What to do:
How many lines below contain the word "Class"? Answer with that number alone.

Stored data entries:

· · · · · · ·

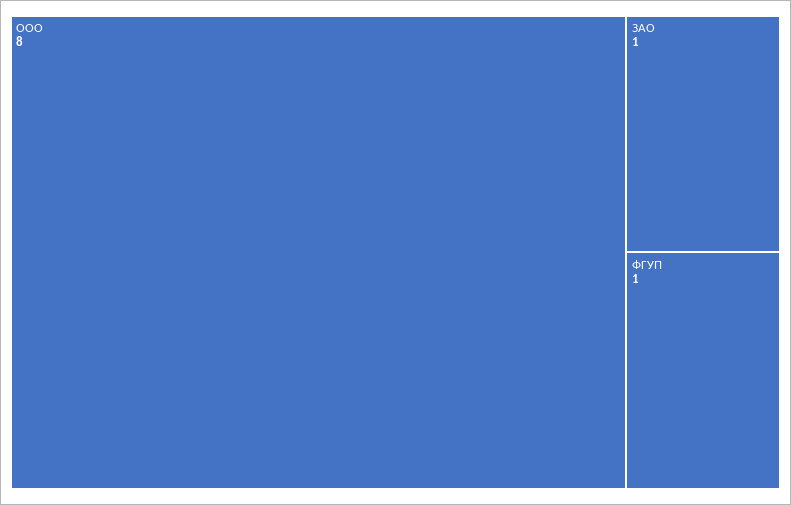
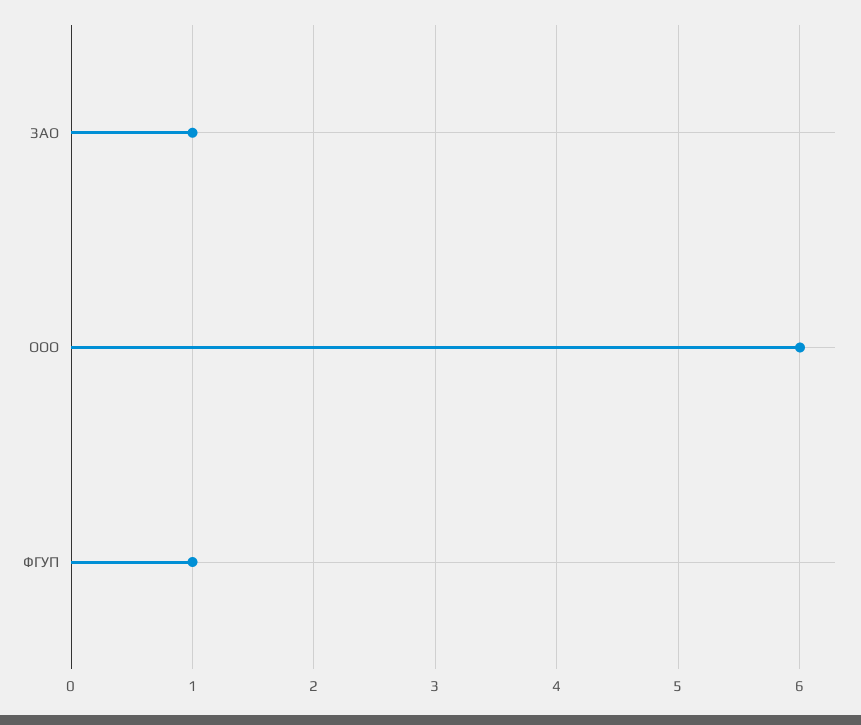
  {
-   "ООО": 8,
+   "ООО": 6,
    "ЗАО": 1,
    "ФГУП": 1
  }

· · · · · · ·

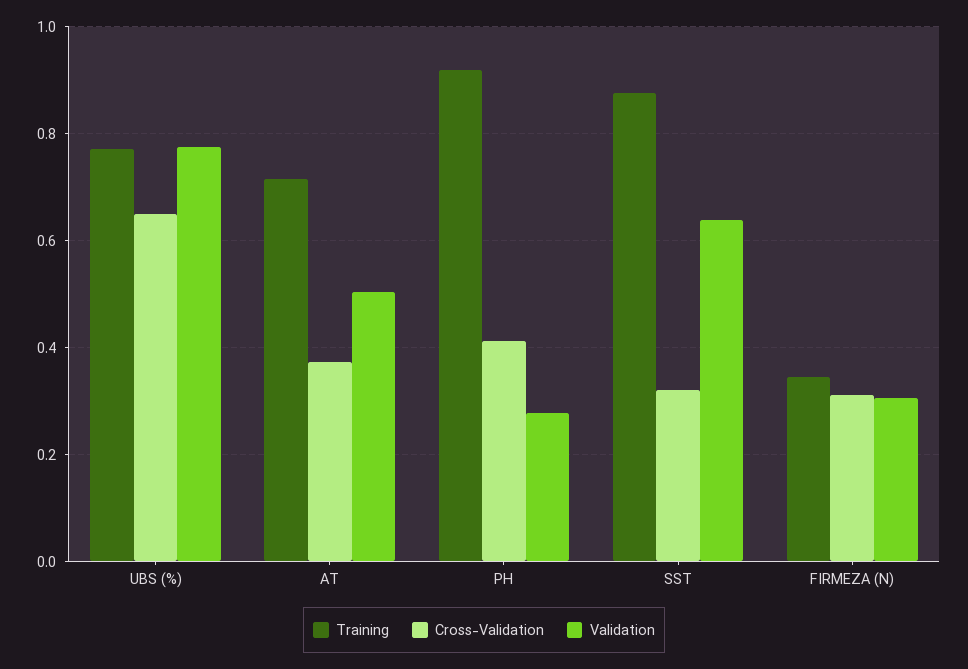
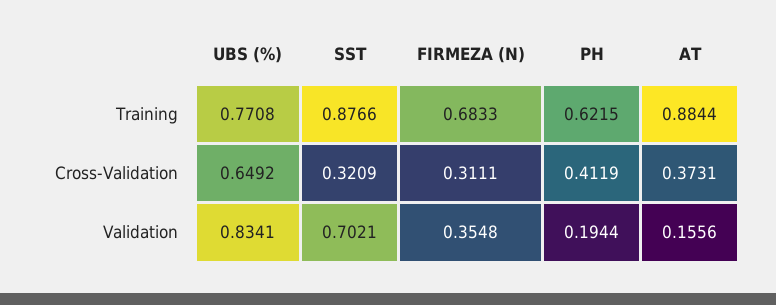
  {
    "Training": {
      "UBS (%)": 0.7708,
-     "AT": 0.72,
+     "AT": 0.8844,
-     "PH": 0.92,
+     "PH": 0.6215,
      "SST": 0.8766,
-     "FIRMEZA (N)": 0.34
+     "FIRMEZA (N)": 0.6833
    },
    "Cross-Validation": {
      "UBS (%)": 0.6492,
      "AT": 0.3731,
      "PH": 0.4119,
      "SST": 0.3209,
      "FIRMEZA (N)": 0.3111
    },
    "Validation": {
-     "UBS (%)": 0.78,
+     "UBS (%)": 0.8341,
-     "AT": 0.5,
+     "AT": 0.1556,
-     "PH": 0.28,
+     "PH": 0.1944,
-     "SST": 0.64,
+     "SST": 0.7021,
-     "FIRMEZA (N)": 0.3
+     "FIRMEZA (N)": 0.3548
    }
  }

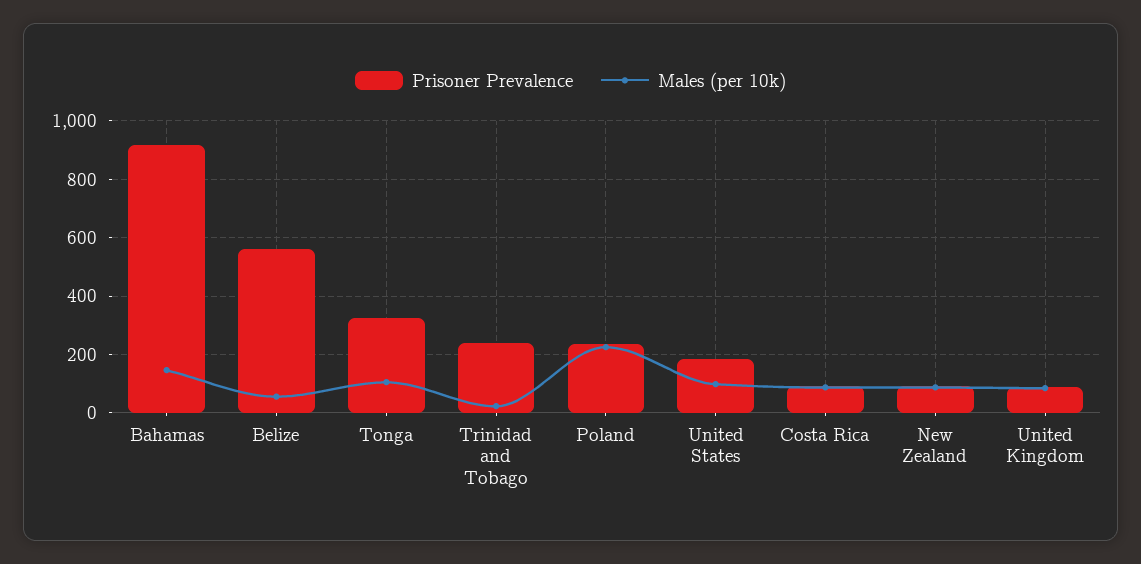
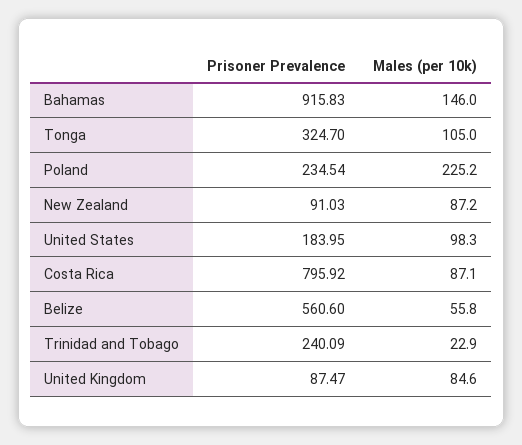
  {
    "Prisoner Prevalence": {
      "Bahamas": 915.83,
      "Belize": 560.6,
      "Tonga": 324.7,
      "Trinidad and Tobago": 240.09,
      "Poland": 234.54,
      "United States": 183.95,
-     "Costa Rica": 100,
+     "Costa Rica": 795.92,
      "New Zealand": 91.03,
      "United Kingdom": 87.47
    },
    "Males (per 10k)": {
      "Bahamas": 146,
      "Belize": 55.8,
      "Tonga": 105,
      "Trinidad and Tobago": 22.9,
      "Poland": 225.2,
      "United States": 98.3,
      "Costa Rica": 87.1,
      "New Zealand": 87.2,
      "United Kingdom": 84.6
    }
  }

· · · · · · ·

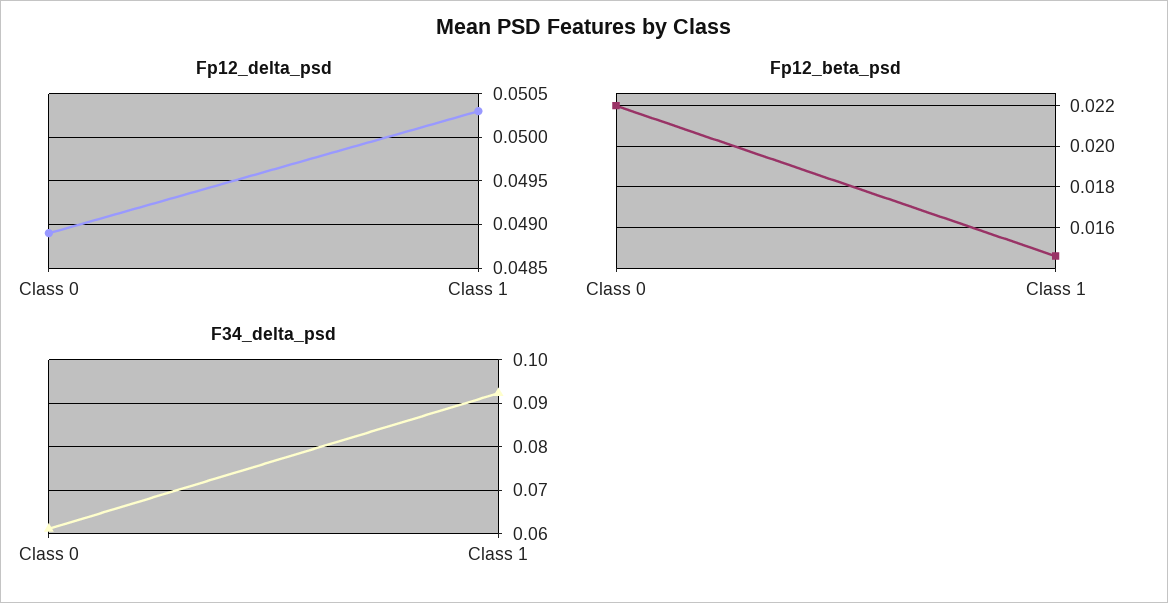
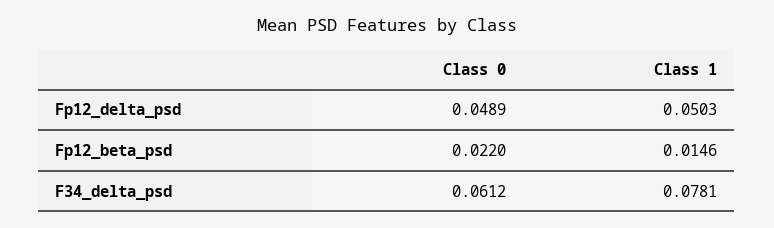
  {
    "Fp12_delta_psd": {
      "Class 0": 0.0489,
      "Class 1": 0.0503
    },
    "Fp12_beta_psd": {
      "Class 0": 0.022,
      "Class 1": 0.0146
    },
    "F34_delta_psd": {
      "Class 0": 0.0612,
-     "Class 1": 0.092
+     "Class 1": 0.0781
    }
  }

· · · · · · ·

Task solution:
7